**INFORMATION SUPPLIED**
* * * *

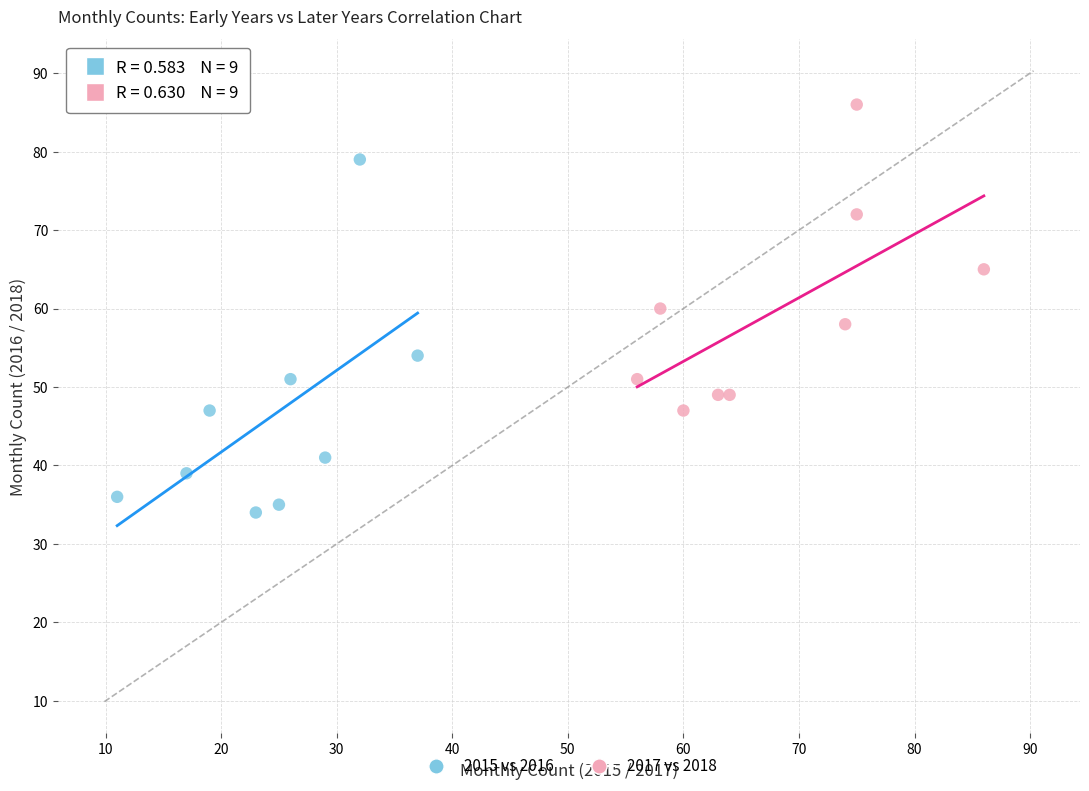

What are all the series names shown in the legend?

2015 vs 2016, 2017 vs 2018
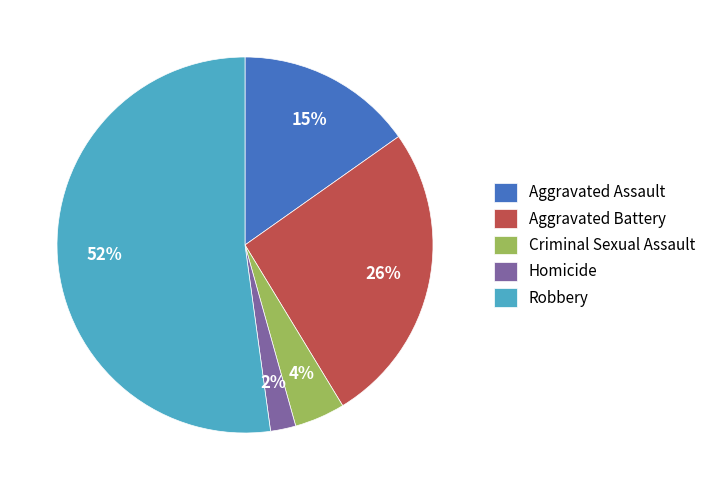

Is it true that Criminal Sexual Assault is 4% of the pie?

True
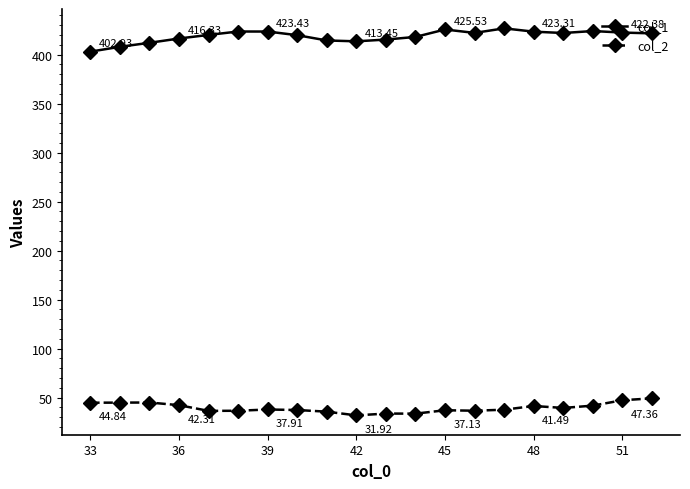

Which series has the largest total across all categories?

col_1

* * * *

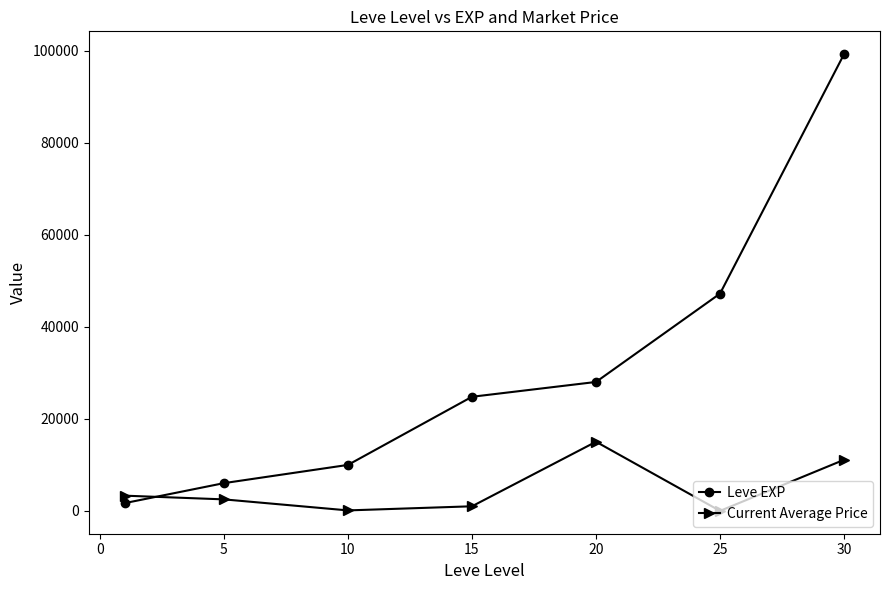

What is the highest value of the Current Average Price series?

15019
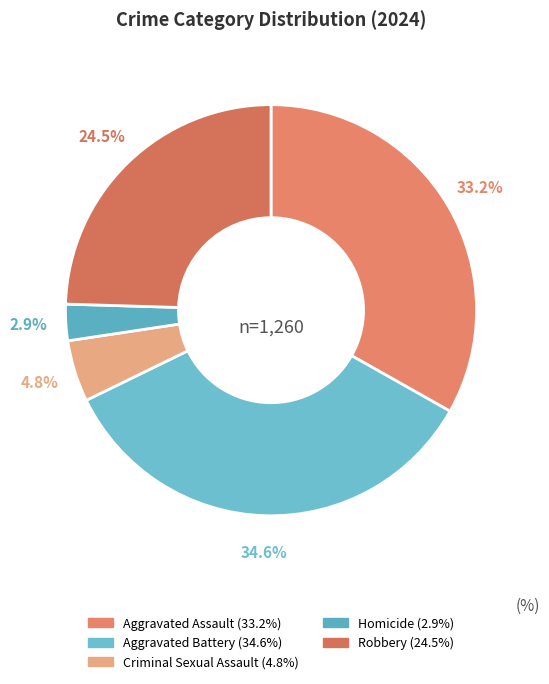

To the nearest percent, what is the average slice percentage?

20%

* * * *

Return the entries word for word, from the line with "Is it true that" through the line with "Which series has", both included, and leave out the pictures.

Is it true that Criminal Sexual Assault is 4% of the pie?

True

Which series has the largest total across all categories?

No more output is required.